The strategy that our new — and impressive — commander in Afghanistan, Gen. Stanley McChrystal, is pursuing calls for additional troops to create something that does not now exist there — a reasonably noncorrupt Afghan state that will serve its people and partner with America in keeping Afghanistan free of drug lords, warlords, the Taliban and Al Qaeda. His plan calls for clearing areas of Taliban control, holding those areas and then building effective local, district and provincial governments — along with a bigger army, real courts, police and public services. Because only with all that can we hold the support of the Afghan people and avoid a Taliban victory and a return of Al Qaeda that could threaten us.
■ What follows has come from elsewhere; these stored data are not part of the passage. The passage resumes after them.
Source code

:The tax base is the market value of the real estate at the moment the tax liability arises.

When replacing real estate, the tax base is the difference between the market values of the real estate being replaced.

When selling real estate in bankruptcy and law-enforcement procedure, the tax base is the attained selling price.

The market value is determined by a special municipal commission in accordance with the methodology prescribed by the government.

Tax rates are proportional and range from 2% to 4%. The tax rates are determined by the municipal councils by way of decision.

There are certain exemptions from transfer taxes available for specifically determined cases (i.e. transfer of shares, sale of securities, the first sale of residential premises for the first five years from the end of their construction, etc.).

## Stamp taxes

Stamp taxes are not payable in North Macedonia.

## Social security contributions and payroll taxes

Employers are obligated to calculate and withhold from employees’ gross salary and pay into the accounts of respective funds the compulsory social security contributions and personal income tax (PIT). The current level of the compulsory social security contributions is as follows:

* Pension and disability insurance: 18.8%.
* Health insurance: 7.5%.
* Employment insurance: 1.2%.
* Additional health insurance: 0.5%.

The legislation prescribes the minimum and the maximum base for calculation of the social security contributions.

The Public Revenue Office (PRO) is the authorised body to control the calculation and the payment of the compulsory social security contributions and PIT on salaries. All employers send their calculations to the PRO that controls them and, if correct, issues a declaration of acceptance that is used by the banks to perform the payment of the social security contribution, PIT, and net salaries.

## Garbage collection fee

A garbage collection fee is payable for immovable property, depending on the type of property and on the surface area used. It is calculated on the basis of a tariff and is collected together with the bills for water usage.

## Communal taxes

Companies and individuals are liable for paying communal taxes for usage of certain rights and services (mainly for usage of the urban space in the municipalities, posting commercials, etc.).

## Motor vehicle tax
That is the theory.

And it may, indeed, be the only way to go, but we should have no illusions: We’re talking State Building 101 in the most inhospitable terrain and in one of the poorest, most tribalized, countries in the world.

As the military expert Anthony Cordesman, who has advised the U.S. Army in Afghanistan, explained in The Washington Post recently, it requires “a significant number” of U.S. reinforcements and time to do what the Kabul government has failed to do, because it remains “a grossly overcentralized government that is corrupt, is often a tool of power brokers and narco-traffickers, and lacks basic capacity in virtually every ministry.”

To put it another way, we are not just adding more troops in Afghanistan. We are transforming our mission — from baby-sitting to adoption. We are going from a limited mission focused on baby-sitting Afghanistan — no matter how awful its government — in order to prevent an Al Qaeda return to adopting Afghanistan as our state-building project.

I recently looked back at Stephanie Sinclair’s stunning 2006 photograph in The Times of Ghulam Haider, an 11-year-old Afghan girl seated next to the bearded 40-year-old man she was about to be married off to. The article said Haider had hoped to be a teacher but was forced to quit her classes when she became engaged. The furtive sideways glance of her eyes at her future husband said she was terrified. The article said: “On the day she witnessed the engagement party. ... Sinclair discreetly took the girl aside. ‘What are you feeling today?’ the photographer asked. ‘Nothing,’ the bewildered girl answered. ‘I do not know this man. What am I supposed to feel?’ ”

That is the raw clay for our state-building. It may still be worth doing, but one thing I know for sure, it must be debated anew. This is a much bigger undertaking than we originally signed up for. Before we adopt a new baby — Afghanistan — we need to have a new national discussion about this project: what it will cost, how much time it could take, what U.S. interests make it compelling, and, most of all, who is going to oversee this policy?

I feel a vast and rising ambivalence about this in the American public today, and adopting a baby you are ambivalent about is a prescription for disaster.